----- Material for this exercise -----
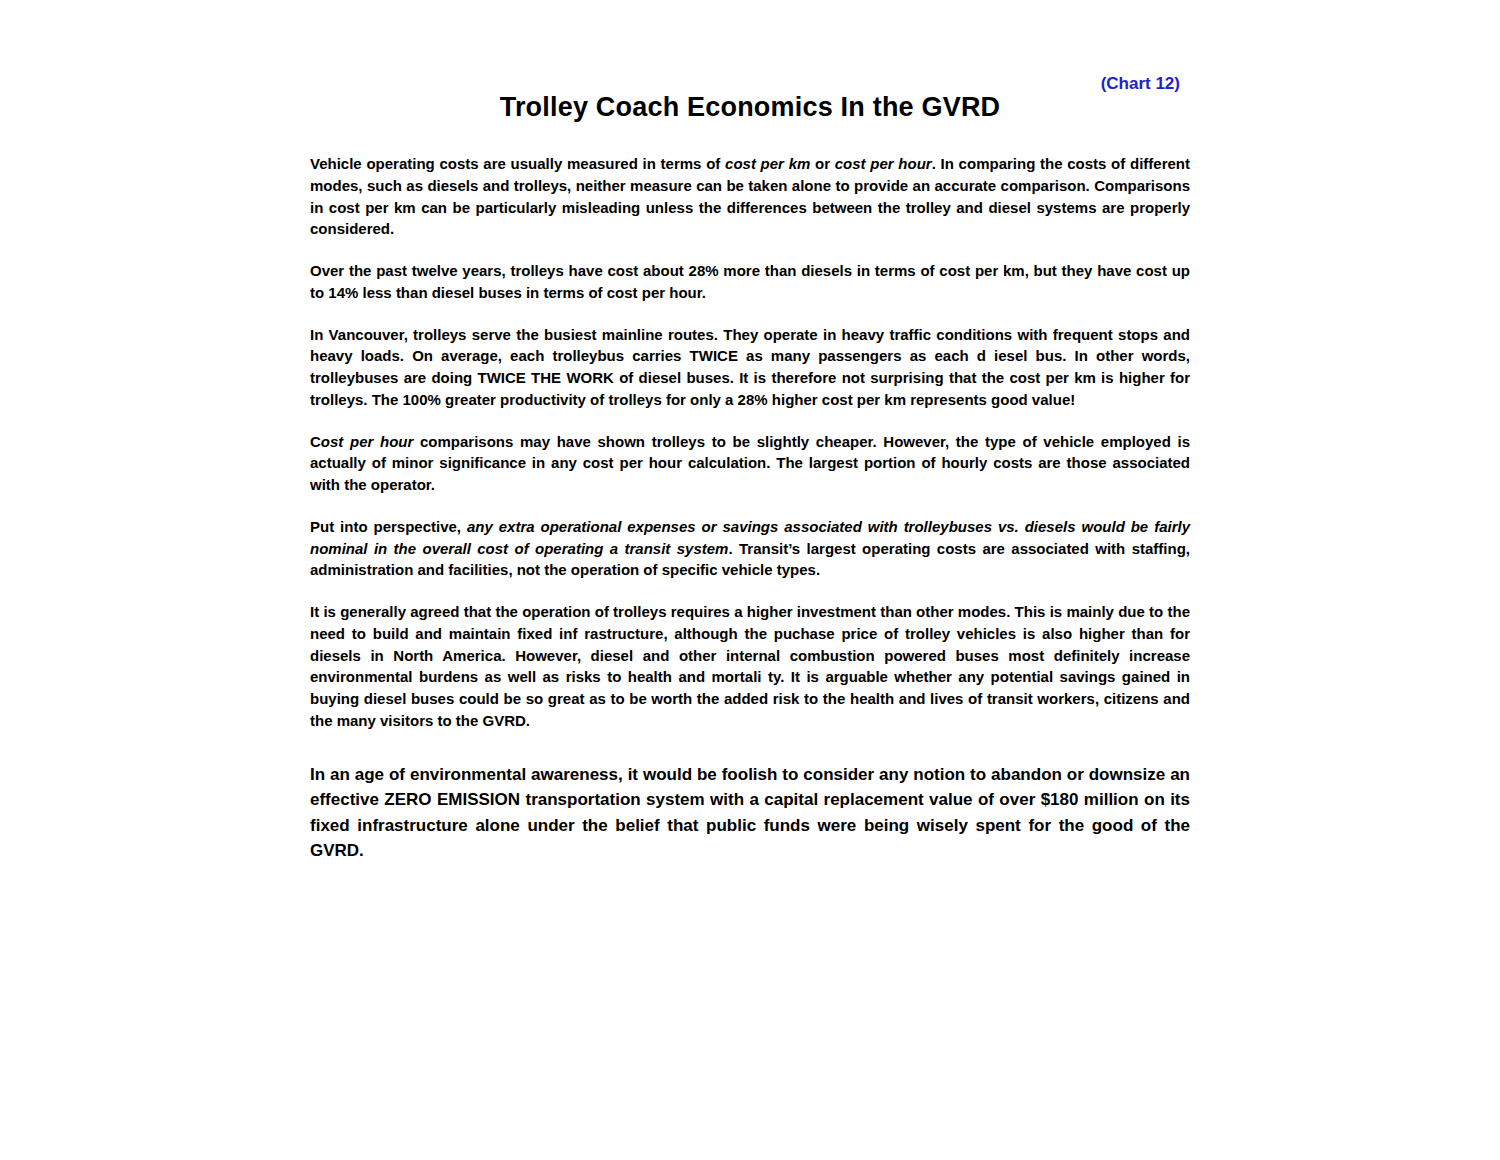(Chart 12)
Trolley Coach Economics In the GVRD
Vehicle operating costs are usually measured in terms of cost per km or cost per hour. In comparing the costs of different modes, such as diesels and trolleys, neither measure can be taken alone to provide an accurate comparison. Comparisons in cost per km can be particularly misleading unless the differences between the trolley and diesel systems are properly considered.
Over the past twelve years, trolleys have cost about 28% more than diesels in terms of cost per km, but they have cost up to 14% less than diesel buses in terms of cost per hour.
In Vancouver, trolleys serve the busiest mainline routes. They operate in heavy traffic conditions with frequent stops and heavy loads. On average, each trolleybus carries TWICE as many passengers as each d iesel bus. In other words, trolleybuses are doing TWICE THE WORK of diesel buses. It is therefore not surprising that the cost per km is higher for trolleys. The 100% greater productivity of trolleys for only a 28% higher cost per km represents good value!
Cost per hour comparisons may have shown trolleys to be slightly cheaper. However, the type of vehicle employed is actually of minor significance in any cost per hour calculation. The largest portion of hourly costs are those associated with the operator.
Put into perspective, any extra operational expenses or savings associated with trolleybuses vs. diesels would be fairly nominal in the overall cost of operating a transit system. Transit’s largest operating costs are associated with staffing, administration and facilities, not the operation of specific vehicle types.
It is generally agreed that the operation of trolleys requires a higher investment than other modes. This is mainly due to the need to build and maintain fixed inf rastructure, although the puchase price of trolley vehicles is also higher than for diesels in North America. However, diesel and other internal combustion powered buses most definitely increase environmental burdens as well as risks to health and mortali ty. It is arguable whether any potential savings gained in buying diesel buses could be so great as to be worth the added risk to the health and lives of transit workers, citizens and the many visitors to the GVRD.
In an age of environmental awareness, it would be foolish to consider any notion to abandon or downsize an effective ZERO EMISSION transportation system with a capital replacement value of over $180 million on its fixed infrastructure alone under the belief that public funds were being wisely spent for the good of the GVRD.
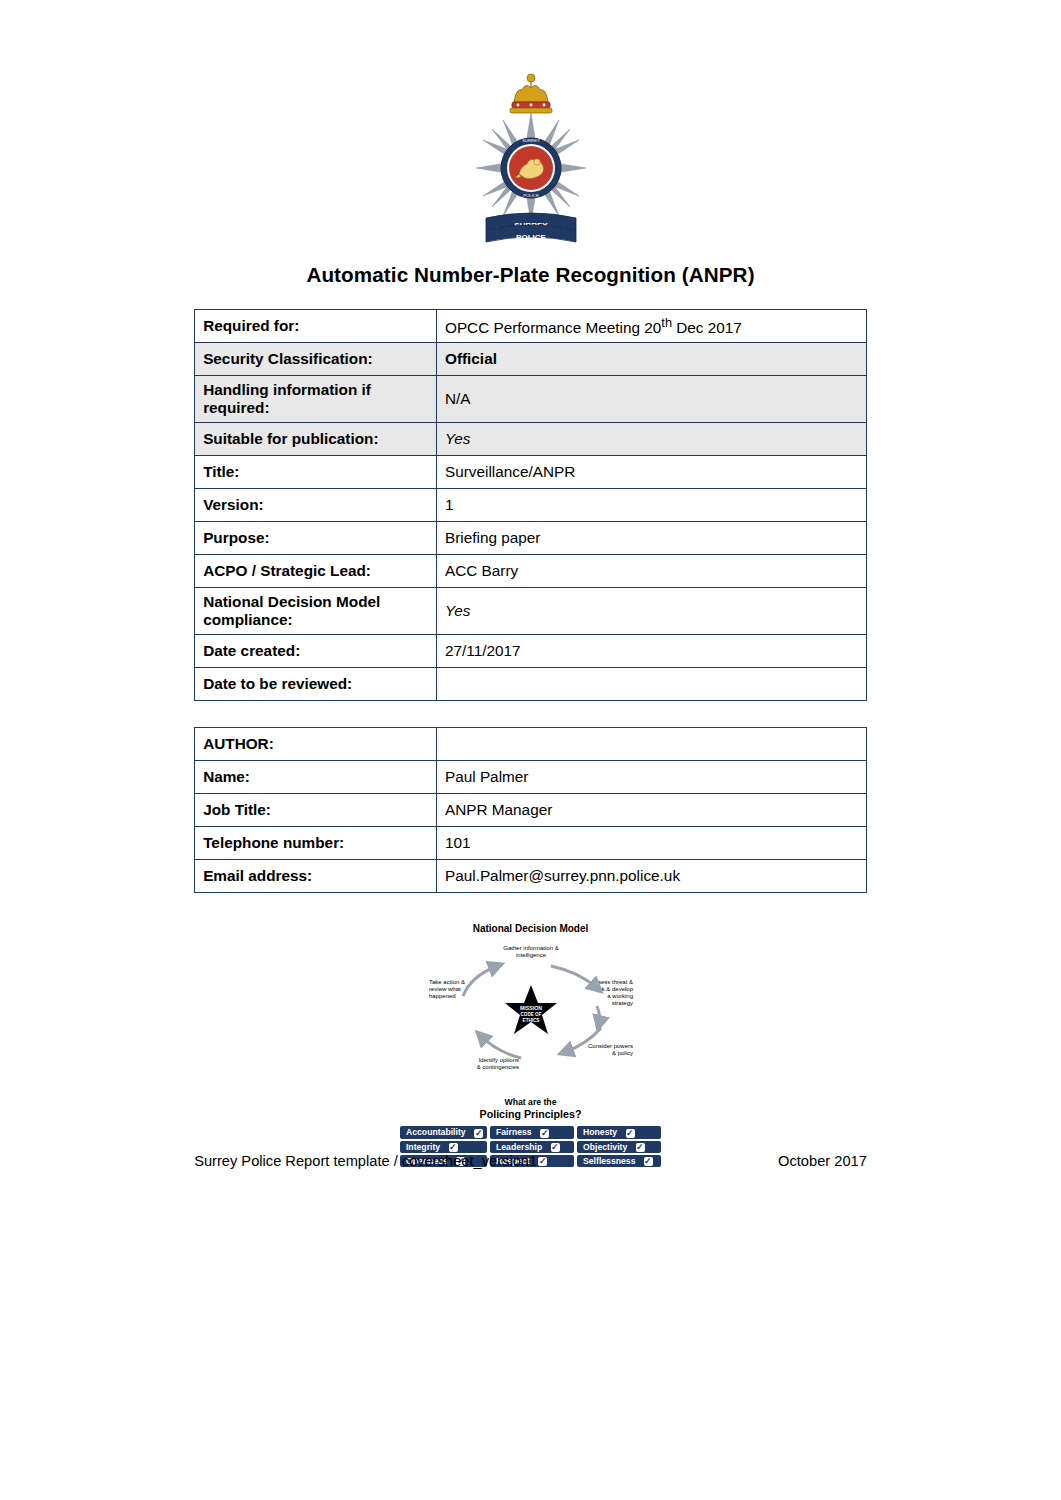SURREY POLICE SURREY POLICE
Automatic Number-Plate Recognition (ANPR)
| Required for: | OPCC Performance Meeting 20 th Dec 2017 |
| Security Classification: | Official |
| Handling information if required: | N/A |
| Suitable for publication: | Yes |
| Title: | Surveillance/ANPR |
| Version: | 1 |
| Purpose: | Briefing paper |
| ACPO / Strategic Lead: | ACC Barry |
| National Decision Model compliance: | Yes |
| Date created: | 27/11/2017 |
| Date to be reviewed: | |
| AUTHOR: | |
| Name: | Paul Palmer |
| Job Title: | ANPR Manager |
| Telephone number: | 101 |
| Email address: | Paul.Palmer@surrey.pnn.police.uk |
National Decision Model
MISSION CODE OF ETHICS Gather information & intelligence Assess threat & risk & develop a working strategy Consider powers & policy Identify options & contingencies Take action & review what happened
What are the Policing Principles?
| Accountability ✓ | Fairness ✓ | Honesty ✓ |
| Integrity ✓ | Leadership ✓ | Objectivity ✓ |
| Openness ✓ | Respect ✓ | Selflessness ✓ |
Surrey Police Report template / coversheet_version1 October 2017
-----
- **Problem requirements**:
Please give back exactly the lines of the listing above that run from the one containing "Vehicle operating costs" through the one containing "Put into perspective, any", and only those.

- **Task answer**:
Vehicle operating costs are usually measured in terms of cost per km or cost per hour. In comparing the costs of different modes, such as diesels and trolleys, neither measure can be taken alone to provide an accurate comparison. Comparisons in cost per km can be particularly misleading unless the differences between the trolley and diesel systems are properly considered.
Over the past twelve years, trolleys have cost about 28% more than diesels in terms of cost per km, but they have cost up to 14% less than diesel buses in terms of cost per hour.
In Vancouver, trolleys serve the busiest mainline routes. They operate in heavy traffic conditions with frequent stops and heavy loads. On average, each trolleybus carries TWICE as many passengers as each d iesel bus. In other words, trolleybuses are doing TWICE THE WORK of diesel buses. It is therefore not surprising that the cost per km is higher for trolleys. The 100% greater productivity of trolleys for only a 28% higher cost per km represents good value!
Cost per hour comparisons may have shown trolleys to be slightly cheaper. However, the type of vehicle employed is actually of minor significance in any cost per hour calculation. The largest portion of hourly costs are those associated with the operator.
Put into perspective, any extra operational expenses or savings associated with trolleybuses vs. diesels would be fairly nominal in the overall cost of operating a transit system. Transit’s largest operating costs are associated with staffing, administration and facilities, not the operation of specific vehicle types.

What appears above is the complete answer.